-------- Exercise material --------
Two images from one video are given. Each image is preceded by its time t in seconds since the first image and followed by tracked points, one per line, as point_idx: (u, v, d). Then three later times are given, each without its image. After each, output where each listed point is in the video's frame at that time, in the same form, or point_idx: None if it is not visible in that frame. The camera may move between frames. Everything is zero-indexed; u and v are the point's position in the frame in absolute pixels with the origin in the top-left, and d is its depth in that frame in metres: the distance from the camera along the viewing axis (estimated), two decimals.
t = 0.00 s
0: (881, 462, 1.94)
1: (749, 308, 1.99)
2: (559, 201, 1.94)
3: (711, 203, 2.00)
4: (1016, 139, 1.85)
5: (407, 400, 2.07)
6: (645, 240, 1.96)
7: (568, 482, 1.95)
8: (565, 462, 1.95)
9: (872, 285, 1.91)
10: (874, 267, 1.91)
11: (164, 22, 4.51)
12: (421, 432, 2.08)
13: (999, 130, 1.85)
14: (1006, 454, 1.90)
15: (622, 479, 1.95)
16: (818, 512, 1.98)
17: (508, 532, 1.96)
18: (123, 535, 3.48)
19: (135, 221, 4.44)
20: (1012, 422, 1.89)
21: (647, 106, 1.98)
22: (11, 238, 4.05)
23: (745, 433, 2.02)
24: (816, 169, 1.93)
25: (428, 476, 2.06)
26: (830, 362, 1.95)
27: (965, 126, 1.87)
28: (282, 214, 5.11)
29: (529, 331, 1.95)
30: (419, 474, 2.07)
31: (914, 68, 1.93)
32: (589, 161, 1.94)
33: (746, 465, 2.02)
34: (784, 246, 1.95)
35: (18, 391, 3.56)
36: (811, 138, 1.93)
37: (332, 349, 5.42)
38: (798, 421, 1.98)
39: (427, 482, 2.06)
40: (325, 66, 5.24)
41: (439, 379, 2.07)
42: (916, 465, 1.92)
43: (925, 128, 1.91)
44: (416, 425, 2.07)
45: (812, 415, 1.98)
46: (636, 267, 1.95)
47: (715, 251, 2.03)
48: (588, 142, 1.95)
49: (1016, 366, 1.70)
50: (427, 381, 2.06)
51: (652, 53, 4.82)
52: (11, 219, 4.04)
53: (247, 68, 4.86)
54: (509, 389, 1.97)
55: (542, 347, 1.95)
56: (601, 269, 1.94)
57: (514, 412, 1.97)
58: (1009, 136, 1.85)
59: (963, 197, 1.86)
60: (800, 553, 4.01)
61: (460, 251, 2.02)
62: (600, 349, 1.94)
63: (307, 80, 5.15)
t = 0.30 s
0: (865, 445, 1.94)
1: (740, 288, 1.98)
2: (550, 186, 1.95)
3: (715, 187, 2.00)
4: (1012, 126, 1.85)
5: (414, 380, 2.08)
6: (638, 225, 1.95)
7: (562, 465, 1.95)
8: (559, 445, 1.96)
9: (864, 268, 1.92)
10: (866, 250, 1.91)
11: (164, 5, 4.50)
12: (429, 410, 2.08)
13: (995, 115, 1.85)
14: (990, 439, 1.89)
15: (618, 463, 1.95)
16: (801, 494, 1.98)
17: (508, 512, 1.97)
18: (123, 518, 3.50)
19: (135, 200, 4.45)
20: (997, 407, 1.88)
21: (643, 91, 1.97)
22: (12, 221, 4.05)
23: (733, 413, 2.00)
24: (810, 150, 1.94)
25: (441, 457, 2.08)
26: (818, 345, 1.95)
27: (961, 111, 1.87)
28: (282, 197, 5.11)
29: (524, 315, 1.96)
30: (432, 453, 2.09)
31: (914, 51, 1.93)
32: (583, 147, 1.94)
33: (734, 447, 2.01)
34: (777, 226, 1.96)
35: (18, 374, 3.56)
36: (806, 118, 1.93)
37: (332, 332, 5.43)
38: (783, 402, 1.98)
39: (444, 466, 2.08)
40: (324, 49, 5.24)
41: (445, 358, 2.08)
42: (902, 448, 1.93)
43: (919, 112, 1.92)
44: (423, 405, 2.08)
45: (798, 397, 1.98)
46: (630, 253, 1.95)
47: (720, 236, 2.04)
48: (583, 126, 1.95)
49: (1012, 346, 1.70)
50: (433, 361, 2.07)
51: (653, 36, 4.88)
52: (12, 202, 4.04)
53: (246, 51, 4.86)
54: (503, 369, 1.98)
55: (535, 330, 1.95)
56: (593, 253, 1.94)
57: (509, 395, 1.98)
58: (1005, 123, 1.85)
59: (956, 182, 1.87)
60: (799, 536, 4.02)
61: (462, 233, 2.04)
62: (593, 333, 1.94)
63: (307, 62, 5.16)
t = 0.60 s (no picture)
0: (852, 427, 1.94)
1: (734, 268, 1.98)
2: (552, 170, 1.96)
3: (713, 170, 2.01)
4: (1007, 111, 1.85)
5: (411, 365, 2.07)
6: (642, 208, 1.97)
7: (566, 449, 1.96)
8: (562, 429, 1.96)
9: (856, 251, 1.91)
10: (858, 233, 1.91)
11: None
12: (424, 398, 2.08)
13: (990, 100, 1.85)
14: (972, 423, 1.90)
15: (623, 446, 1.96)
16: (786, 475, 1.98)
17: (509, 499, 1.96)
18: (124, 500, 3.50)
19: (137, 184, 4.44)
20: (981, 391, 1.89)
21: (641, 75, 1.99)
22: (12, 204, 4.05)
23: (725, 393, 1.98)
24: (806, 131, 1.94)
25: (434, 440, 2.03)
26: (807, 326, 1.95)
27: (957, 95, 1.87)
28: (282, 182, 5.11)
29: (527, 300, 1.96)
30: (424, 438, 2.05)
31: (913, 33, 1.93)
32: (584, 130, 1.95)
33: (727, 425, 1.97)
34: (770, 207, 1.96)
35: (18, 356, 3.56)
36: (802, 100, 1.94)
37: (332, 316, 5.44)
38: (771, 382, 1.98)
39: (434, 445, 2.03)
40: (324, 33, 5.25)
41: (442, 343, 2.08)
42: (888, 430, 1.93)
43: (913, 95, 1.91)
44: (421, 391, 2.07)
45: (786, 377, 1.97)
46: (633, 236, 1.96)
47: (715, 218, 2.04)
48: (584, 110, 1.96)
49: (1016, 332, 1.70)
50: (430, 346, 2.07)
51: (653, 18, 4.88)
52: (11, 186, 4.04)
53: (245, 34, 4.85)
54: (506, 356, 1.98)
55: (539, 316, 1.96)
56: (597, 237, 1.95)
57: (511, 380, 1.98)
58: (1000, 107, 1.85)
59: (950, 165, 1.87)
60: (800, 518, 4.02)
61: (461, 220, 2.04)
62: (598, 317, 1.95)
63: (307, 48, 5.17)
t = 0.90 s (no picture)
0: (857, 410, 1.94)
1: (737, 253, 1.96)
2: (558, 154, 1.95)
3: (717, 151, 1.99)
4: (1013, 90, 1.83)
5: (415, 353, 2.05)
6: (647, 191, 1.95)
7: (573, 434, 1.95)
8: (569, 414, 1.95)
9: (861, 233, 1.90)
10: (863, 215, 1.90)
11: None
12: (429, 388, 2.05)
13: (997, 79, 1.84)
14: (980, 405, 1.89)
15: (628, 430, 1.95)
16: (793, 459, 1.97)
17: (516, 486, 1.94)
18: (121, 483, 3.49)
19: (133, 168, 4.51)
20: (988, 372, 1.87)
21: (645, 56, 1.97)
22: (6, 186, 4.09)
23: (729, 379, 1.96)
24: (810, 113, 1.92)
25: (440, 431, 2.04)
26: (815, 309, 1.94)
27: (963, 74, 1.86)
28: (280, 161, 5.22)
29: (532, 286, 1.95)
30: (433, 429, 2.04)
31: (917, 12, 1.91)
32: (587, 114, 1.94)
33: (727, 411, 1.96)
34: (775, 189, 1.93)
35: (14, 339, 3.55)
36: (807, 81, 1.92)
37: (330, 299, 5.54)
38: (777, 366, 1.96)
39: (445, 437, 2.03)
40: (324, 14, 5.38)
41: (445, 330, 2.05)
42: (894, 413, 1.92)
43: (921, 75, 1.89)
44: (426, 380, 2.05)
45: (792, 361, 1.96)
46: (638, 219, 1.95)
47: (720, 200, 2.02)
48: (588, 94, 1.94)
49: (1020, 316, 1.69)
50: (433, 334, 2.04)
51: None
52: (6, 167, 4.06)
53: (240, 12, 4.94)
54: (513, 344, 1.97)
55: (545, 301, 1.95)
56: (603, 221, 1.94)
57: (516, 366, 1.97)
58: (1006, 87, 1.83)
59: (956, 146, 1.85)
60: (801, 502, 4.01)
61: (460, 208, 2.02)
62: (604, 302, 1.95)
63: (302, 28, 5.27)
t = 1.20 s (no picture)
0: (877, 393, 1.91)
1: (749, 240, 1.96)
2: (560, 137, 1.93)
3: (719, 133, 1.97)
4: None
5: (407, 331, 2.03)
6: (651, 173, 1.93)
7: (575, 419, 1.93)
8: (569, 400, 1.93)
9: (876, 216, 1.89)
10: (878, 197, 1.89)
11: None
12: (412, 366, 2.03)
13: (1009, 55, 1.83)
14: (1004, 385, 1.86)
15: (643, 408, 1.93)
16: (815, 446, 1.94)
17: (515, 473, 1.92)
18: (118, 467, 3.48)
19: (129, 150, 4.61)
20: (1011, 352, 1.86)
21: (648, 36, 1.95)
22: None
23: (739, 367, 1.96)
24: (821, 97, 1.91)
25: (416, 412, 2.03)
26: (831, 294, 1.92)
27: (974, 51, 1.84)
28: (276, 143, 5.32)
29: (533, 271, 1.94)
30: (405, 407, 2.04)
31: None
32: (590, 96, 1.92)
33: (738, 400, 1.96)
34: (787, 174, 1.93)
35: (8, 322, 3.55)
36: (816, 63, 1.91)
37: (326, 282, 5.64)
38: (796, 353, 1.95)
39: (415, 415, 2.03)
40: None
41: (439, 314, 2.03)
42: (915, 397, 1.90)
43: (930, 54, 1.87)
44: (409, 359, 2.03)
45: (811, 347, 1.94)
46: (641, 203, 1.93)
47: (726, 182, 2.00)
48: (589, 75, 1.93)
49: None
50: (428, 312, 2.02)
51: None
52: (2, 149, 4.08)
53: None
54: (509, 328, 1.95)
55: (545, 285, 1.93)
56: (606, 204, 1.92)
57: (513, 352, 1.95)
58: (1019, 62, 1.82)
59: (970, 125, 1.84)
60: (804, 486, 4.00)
--------
> **Prompt**:
Return, word for word, each line from the line that contains "63: (302, 28, 5.27)" to the end of the listing above; include both end lines and nothing else.

> **Response to the exercise**:
63: (302, 28, 5.27)
t = 1.20 s (no picture)
0: (877, 393, 1.91)
1: (749, 240, 1.96)
2: (560, 137, 1.93)
3: (719, 133, 1.97)
4: None
5: (407, 331, 2.03)
6: (651, 173, 1.93)
7: (575, 419, 1.93)
8: (569, 400, 1.93)
9: (876, 216, 1.89)
10: (878, 197, 1.89)
11: None
12: (412, 366, 2.03)
13: (1009, 55, 1.83)
14: (1004, 385, 1.86)
15: (643, 408, 1.93)
16: (815, 446, 1.94)
17: (515, 473, 1.92)
18: (118, 467, 3.48)
19: (129, 150, 4.61)
20: (1011, 352, 1.86)
21: (648, 36, 1.95)
22: None
23: (739, 367, 1.96)
24: (821, 97, 1.91)
25: (416, 412, 2.03)
26: (831, 294, 1.92)
27: (974, 51, 1.84)
28: (276, 143, 5.32)
29: (533, 271, 1.94)
30: (405, 407, 2.04)
31: None
32: (590, 96, 1.92)
33: (738, 400, 1.96)
34: (787, 174, 1.93)
35: (8, 322, 3.55)
36: (816, 63, 1.91)
37: (326, 282, 5.64)
38: (796, 353, 1.95)
39: (415, 415, 2.03)
40: None
41: (439, 314, 2.03)
42: (915, 397, 1.90)
43: (930, 54, 1.87)
44: (409, 359, 2.03)
45: (811, 347, 1.94)
46: (641, 203, 1.93)
47: (726, 182, 2.00)
48: (589, 75, 1.93)
49: None
50: (428, 312, 2.02)
51: None
52: (2, 149, 4.08)
53: None
54: (509, 328, 1.95)
55: (545, 285, 1.93)
56: (606, 204, 1.92)
57: (513, 352, 1.95)
58: (1019, 62, 1.82)
59: (970, 125, 1.84)
60: (804, 486, 4.00)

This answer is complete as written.